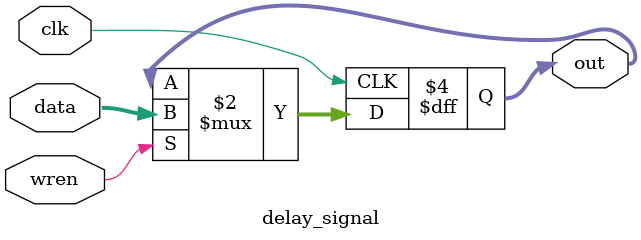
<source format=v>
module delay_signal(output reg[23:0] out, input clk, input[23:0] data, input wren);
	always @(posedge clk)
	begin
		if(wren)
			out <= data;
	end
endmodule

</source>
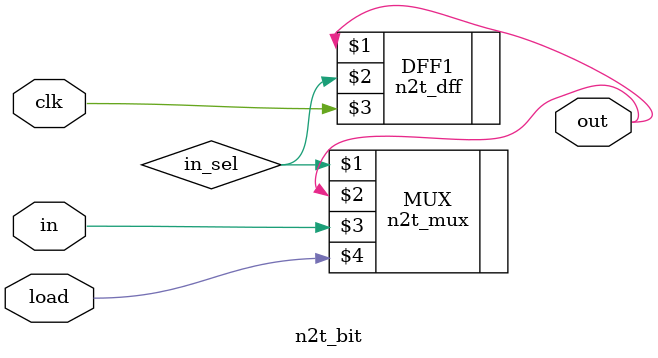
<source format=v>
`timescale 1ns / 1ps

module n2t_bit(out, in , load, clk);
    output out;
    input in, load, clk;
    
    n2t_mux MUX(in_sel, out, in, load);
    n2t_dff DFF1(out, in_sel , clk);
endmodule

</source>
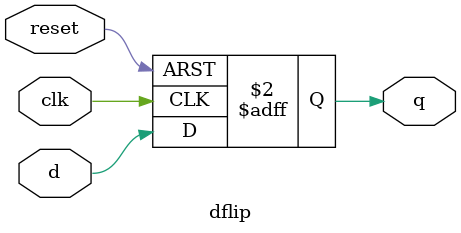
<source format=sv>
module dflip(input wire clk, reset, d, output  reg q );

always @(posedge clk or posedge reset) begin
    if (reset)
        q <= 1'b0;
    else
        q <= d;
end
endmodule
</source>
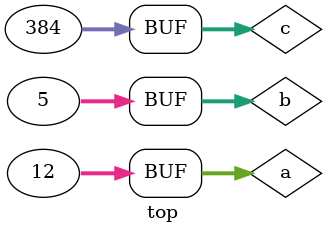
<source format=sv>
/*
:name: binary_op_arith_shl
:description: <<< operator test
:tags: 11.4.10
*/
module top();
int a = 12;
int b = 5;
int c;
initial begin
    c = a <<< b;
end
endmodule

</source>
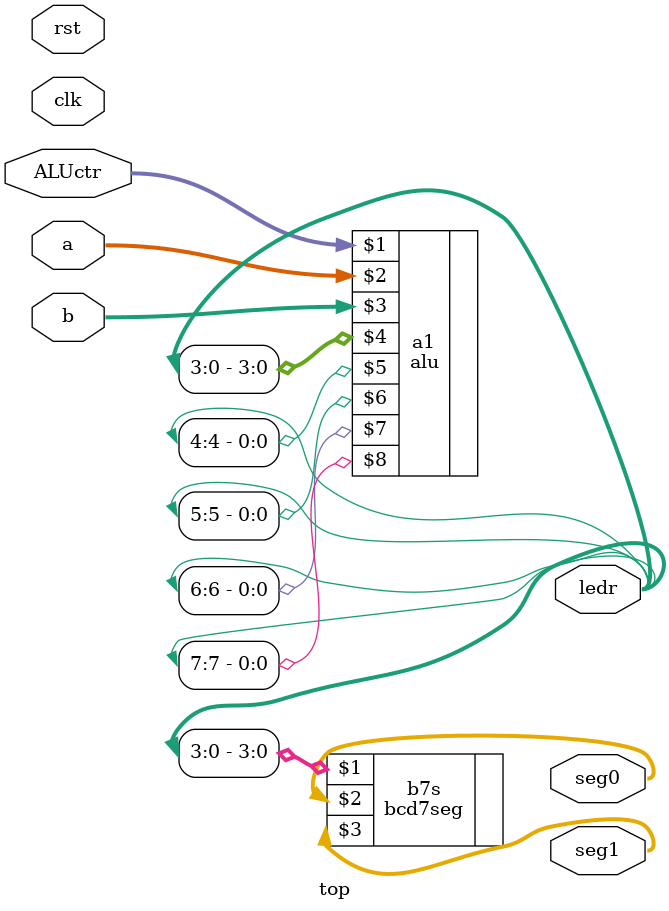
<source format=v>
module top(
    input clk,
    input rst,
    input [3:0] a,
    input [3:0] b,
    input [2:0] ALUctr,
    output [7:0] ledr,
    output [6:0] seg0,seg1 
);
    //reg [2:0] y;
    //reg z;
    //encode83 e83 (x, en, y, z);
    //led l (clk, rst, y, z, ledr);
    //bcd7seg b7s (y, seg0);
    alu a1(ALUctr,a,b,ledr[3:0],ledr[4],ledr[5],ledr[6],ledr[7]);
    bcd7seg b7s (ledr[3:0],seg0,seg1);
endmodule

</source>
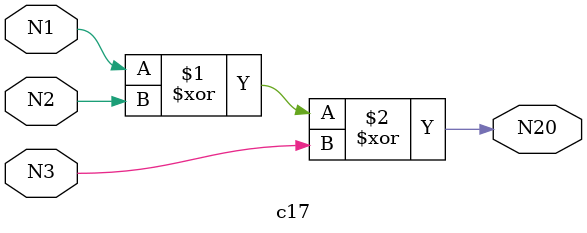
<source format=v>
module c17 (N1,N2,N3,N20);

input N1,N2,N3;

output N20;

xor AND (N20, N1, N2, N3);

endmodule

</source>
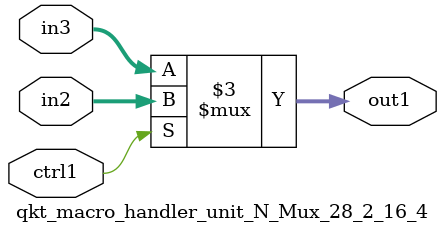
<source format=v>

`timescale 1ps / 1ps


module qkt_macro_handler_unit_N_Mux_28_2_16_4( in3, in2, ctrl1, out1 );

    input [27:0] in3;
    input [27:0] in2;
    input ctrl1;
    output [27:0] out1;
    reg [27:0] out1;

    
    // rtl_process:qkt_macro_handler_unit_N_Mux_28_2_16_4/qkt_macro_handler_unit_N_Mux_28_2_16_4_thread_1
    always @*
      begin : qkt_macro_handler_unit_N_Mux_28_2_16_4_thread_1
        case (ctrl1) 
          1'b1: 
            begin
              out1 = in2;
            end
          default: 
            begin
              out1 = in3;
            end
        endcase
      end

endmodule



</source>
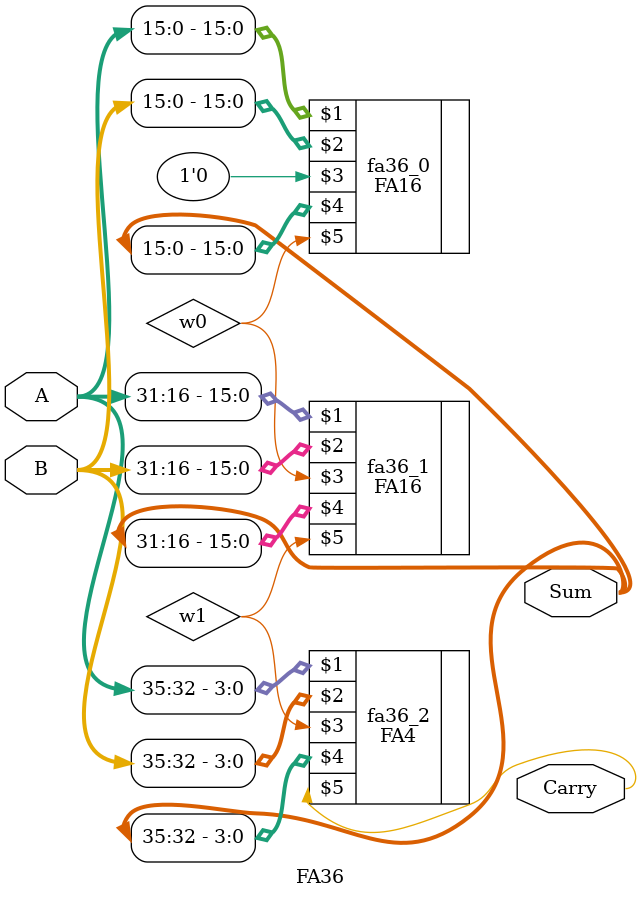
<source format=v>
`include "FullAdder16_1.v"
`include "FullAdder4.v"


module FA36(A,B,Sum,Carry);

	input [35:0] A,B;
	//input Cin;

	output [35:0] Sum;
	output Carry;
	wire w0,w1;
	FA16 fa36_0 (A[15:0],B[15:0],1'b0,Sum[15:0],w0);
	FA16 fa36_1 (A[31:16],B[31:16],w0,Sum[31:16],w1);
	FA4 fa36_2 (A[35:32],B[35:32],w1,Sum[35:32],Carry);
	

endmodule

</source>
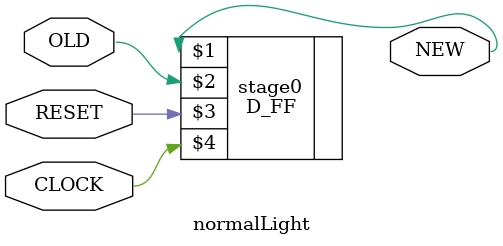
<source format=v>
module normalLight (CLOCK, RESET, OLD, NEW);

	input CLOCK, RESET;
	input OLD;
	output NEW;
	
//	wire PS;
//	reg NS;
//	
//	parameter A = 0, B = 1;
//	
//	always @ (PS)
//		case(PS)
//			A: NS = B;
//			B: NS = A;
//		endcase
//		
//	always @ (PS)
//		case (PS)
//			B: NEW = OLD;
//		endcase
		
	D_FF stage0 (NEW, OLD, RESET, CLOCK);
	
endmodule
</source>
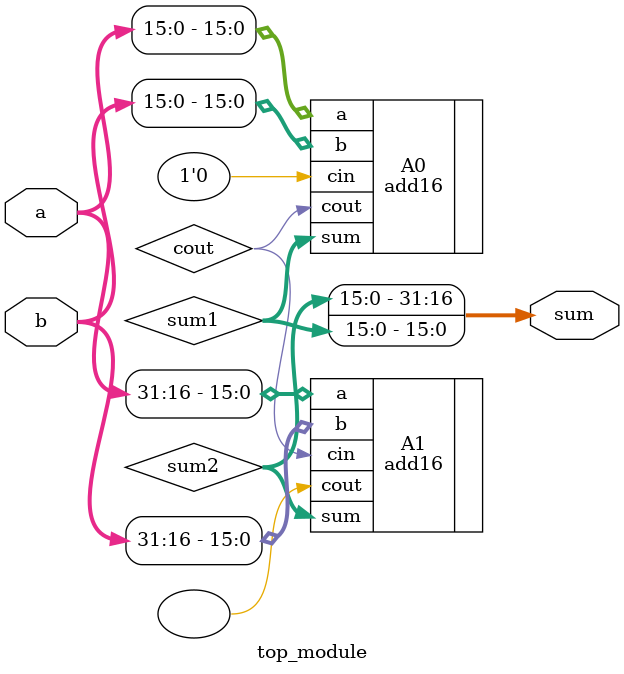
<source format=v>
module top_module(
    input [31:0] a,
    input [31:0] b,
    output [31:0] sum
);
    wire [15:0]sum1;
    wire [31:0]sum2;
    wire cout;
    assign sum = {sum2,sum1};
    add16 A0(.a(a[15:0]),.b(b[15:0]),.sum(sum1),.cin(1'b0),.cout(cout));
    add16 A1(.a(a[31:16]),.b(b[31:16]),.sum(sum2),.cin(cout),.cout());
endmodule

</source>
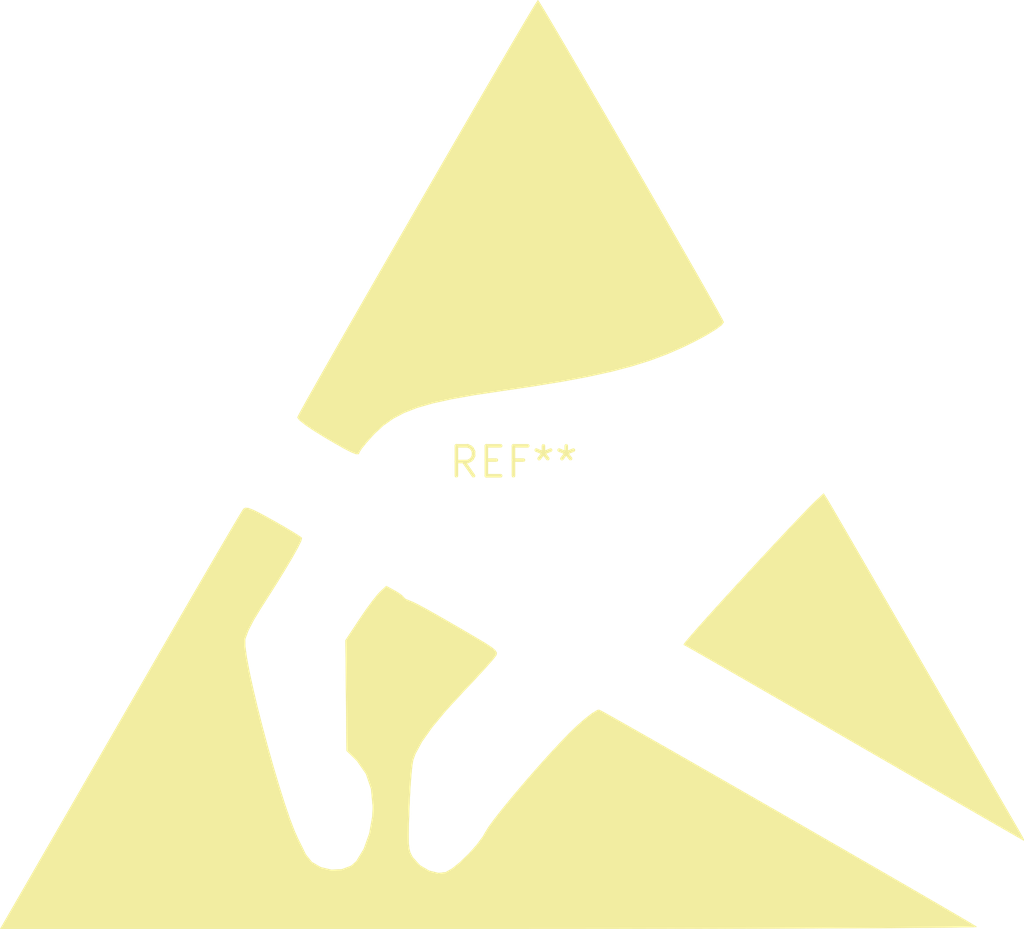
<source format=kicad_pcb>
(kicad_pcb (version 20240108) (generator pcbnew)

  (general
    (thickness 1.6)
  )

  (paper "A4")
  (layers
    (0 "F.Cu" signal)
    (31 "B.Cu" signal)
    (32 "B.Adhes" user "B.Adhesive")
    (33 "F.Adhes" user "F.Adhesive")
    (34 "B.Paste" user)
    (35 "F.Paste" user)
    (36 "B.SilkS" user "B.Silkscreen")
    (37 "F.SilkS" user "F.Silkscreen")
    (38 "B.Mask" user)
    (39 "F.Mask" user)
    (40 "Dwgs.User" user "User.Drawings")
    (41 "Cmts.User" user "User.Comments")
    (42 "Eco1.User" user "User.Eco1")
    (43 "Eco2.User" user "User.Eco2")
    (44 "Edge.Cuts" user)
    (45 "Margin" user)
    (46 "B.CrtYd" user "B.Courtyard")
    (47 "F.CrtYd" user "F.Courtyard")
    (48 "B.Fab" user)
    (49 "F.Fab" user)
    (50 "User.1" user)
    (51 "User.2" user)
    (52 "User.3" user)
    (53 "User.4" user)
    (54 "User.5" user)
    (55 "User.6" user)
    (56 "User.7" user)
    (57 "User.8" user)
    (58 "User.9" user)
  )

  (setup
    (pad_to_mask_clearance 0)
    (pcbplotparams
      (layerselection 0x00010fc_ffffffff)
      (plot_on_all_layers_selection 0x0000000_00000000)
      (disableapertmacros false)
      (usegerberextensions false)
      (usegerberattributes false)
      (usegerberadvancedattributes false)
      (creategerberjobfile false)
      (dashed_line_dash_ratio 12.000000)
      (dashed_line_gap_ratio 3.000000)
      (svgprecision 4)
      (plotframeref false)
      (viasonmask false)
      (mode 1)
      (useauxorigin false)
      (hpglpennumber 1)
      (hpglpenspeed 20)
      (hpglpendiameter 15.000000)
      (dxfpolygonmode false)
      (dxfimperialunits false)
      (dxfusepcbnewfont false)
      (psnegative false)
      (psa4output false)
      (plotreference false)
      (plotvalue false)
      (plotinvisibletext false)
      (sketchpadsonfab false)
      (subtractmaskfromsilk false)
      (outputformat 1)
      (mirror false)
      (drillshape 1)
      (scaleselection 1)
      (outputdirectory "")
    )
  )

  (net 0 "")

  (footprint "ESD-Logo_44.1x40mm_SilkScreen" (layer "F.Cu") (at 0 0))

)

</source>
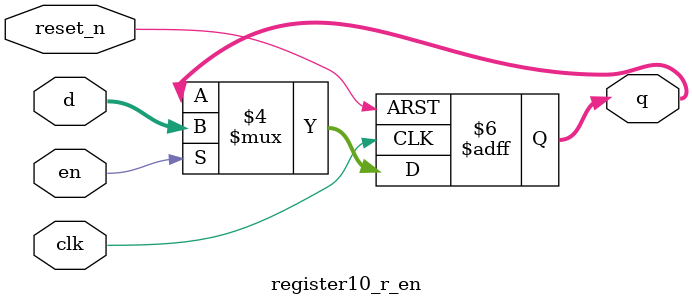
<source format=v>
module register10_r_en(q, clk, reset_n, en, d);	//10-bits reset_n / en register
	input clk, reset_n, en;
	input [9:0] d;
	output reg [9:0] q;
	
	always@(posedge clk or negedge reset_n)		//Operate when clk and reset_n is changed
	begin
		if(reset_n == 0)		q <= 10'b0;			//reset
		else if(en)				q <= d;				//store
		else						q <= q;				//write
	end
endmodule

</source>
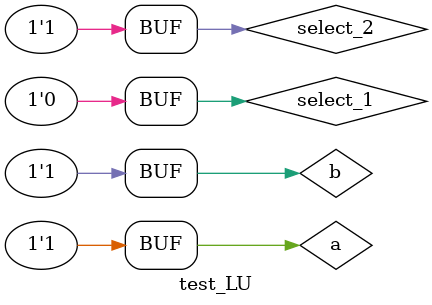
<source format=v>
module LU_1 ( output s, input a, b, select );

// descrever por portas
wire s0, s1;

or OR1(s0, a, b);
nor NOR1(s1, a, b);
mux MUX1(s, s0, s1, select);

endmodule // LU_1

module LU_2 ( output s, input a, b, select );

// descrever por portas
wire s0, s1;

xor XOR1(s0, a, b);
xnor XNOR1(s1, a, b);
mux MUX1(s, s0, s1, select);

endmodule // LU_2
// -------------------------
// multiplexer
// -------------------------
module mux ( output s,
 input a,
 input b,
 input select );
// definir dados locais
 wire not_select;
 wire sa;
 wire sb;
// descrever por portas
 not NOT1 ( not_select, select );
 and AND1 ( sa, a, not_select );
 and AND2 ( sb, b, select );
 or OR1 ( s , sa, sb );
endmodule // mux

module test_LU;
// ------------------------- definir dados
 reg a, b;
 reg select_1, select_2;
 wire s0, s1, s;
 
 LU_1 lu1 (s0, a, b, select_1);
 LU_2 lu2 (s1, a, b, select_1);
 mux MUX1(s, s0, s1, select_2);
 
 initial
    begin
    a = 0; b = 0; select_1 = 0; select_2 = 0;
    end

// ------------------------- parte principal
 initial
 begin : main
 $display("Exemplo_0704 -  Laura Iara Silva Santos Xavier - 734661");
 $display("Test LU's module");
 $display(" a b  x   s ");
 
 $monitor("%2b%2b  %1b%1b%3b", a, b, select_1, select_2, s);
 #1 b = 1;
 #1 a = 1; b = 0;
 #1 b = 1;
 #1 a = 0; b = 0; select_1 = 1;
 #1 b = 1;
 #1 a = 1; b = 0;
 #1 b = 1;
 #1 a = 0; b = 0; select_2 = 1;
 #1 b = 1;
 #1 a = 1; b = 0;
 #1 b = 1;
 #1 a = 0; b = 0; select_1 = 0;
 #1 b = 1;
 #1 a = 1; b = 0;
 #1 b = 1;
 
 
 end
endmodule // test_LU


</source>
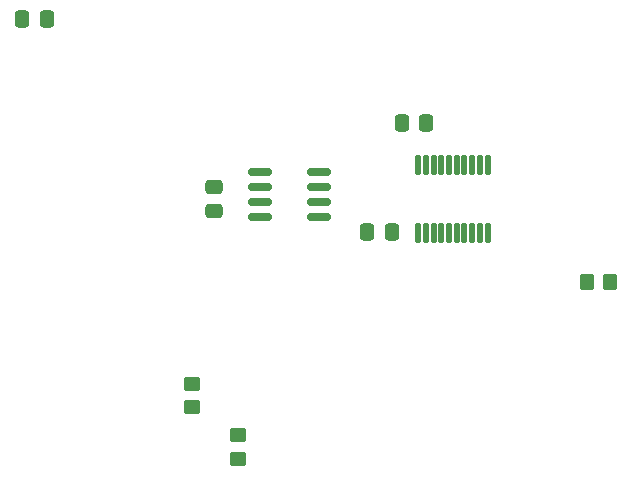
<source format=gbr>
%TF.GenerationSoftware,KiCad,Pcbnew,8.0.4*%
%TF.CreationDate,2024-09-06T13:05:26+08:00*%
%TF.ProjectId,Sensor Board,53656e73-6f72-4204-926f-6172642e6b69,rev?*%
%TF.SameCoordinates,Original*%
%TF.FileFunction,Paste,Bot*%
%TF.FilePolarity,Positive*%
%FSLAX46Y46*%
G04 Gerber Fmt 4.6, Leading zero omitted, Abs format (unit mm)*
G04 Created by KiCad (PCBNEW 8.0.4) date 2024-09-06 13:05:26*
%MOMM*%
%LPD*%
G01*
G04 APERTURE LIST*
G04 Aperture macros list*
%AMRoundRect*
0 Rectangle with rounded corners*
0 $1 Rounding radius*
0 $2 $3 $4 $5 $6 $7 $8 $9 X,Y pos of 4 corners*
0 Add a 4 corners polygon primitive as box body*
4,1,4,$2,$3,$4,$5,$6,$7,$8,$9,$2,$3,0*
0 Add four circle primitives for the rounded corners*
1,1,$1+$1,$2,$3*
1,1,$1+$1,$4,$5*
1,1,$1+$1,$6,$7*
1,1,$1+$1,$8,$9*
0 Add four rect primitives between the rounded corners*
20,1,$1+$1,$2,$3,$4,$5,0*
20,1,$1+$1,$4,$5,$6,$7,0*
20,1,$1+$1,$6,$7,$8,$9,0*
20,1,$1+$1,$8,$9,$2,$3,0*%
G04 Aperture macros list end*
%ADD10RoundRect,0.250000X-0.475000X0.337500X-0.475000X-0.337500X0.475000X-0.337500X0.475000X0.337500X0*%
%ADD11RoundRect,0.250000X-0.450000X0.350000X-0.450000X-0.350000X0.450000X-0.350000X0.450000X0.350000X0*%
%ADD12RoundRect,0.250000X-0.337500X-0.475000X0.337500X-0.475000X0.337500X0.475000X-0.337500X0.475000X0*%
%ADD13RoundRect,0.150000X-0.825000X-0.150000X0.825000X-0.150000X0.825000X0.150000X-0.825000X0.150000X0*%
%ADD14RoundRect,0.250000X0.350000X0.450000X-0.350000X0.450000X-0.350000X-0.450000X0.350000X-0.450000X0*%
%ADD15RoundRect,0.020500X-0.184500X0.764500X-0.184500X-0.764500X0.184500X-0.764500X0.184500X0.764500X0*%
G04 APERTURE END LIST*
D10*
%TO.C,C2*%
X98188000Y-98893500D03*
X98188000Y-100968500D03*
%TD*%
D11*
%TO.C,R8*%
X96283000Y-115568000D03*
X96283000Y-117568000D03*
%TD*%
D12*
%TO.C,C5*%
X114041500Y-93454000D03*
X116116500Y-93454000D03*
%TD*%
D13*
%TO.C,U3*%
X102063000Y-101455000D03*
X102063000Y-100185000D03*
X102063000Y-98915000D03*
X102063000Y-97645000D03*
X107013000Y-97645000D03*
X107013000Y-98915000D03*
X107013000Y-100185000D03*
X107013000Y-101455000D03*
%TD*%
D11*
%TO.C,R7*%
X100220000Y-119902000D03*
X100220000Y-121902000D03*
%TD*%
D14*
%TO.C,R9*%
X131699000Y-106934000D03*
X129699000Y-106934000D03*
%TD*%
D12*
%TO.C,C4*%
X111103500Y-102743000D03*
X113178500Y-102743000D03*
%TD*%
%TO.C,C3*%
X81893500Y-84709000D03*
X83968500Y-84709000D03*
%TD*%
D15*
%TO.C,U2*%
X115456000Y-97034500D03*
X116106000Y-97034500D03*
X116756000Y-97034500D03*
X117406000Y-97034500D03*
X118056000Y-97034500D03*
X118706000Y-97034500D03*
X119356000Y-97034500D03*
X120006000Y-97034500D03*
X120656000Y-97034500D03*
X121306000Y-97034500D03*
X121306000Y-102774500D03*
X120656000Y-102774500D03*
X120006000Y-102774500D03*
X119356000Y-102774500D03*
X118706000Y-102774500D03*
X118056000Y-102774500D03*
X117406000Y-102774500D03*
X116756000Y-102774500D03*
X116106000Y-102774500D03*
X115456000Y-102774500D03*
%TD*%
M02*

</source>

*****

_WHAT YOU NEED TO DO_
Tally the lines of the preceding listing in which the word "else" appears; state nothing but the total.

_EXERCISE OUTPUT_
3